Si de alguna manera todo es tan sencillo, también debe ser sencillo creer. A menudo oímos decir hoy que en un mundo así creer es difícil, que la fe corre el peligro de naufragar en el mar de la indiferencia y del relativismo actual o de ser marginada por los grandes discursos científicos sobre el hombre y el cosmos. No cabe duda de que en un mundo así hoy puede costar más trabajo mostrar con argumentos racionales la posibilidad de creer.

Pero no debemos olvidar la palabra de san Pablo: para creer bastan el corazón y la boca. Es un acto tan sencillo que no distingue entre doctos e ignorantes, entre personas que han realizado un camino de purificación o que aún deben realizarlo. El Señor es de todos, es rico de amor para todos los que le invocan.

Justamente nosotros tratamos de profundizar en el misterio de la fe, tratamos de leerlo en todas las páginas de la Escritura, lo hemos declinado por caminos a veces tortuosos. Pero la fe, repito, es sencilla, es un acto de abandono, de confianza, y debemos hallar de nuevo esa sencillez. Ella ilumina todas las cosas y permite afrontar la complejidad de la vida sin demasiadas preocupaciones o miedos.

Para creer no se requiere mucho. Es preciso el don del Espíritu Santo que él concede siempre a nuestros corazones y de parte nuestra poner atención en las pocas señales bien colocadas. Vemos pequeñas señales, pequeñas como las del pesebre, pero fue suficiente porque nuestro corazón estaba ya preparado para comprender el misterio del amor infinito de Dios.

A veces buscamos señales complicadas, y está bien. Pero puede bastar poco para creer si el corazón está disponible y si se escucha al Espíritu que infunde confianza y alegría en el creer, sentimiento de satisfacción y de plenitud. Si somos tan sencillos y disponibles a la gracia, entramos en el número de aquellos a los que les es dado proclamar esas verdades esenciales que iluminan la existencia y nos permiten tocar con la mano el misterio manifestado por el Verbo encarnado. Experimentamos que también la alegría perfecta es posible en este mundo, a pesar de los sufrimientos y dolores de todos los días.

= = = = =

[EJERCICIOS]
A - Anota literalmente el pasaje del texto sobre la fe que va desde "Pero no debemos" hasta "preocupaciones o miedos.", ambos incluidos.
B - Enumera todas las personas y figuras divinas que se nombran en el texto sobre la fe.
C - Resume el texto sobre la fe en dos oraciones.

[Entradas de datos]
= = = = =

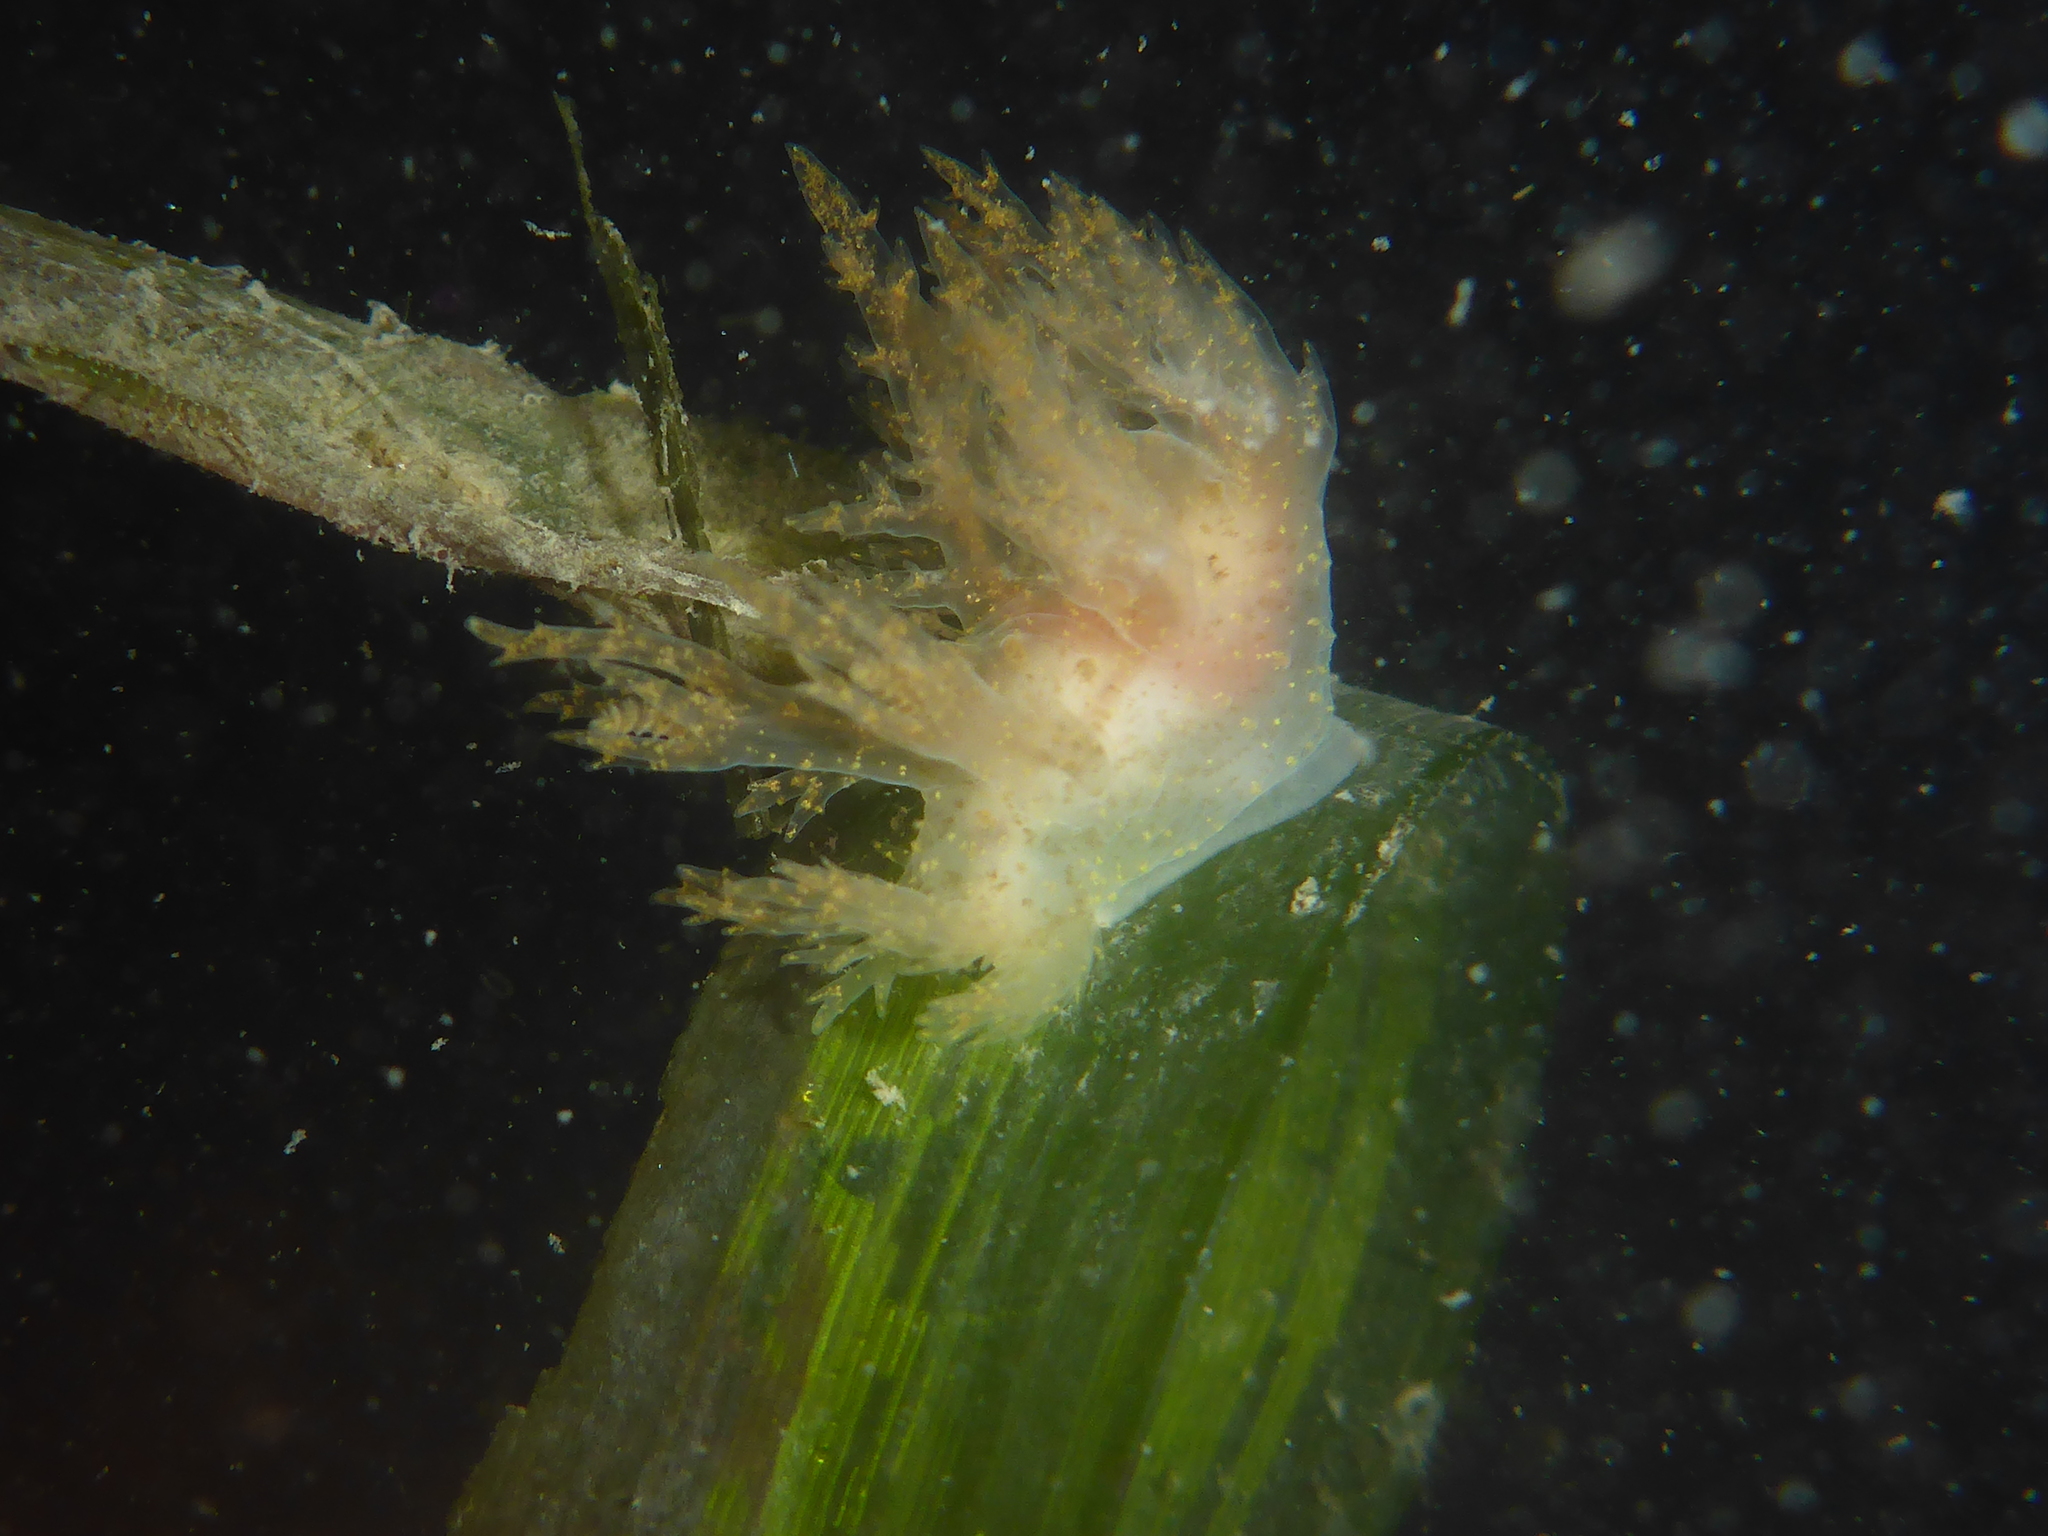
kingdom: Animalia
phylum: Mollusca
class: Gastropoda
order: Nudibranchia
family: Dendronotidae
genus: Dendronotus
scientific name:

= = = = =

[RESPUESTAS]
A -
Pero no debemos olvidar la palabra de san Pablo: para creer bastan el corazón y la boca. Es un acto tan sencillo que no distingue entre doctos e ignorantes, entre personas que han realizado un camino de purificación o que aún deben realizarlo. El Señor es de todos, es rico de amor para todos los que le invocan.

Justamente nosotros tratamos de profundizar en el misterio de la fe, tratamos de leerlo en todas las páginas de la Escritura, lo hemos declinado por caminos a veces tortuosos. Pero la fe, repito, es sencilla, es un acto de abandono, de confianza, y debemos hallar de nuevo esa sencillez. Ella ilumina todas las cosas y permite afrontar la complejidad de la vida sin demasiadas preocupaciones o miedos.

B - san Pablo, el Señor, el Espíritu Santo, Dios, el Verbo encarnado

C - Aunque hoy pueda costar más mostrar con argumentos racionales la posibilidad de creer, la fe es sencilla: un acto de abandono y de confianza para el que bastan el corazón y la boca. Para creer basta el don del Espíritu Santo y atender a pocas señales si el corazón está disponible, y así se experimenta que la alegría perfecta es posible en este mundo a pesar de los sufrimientos.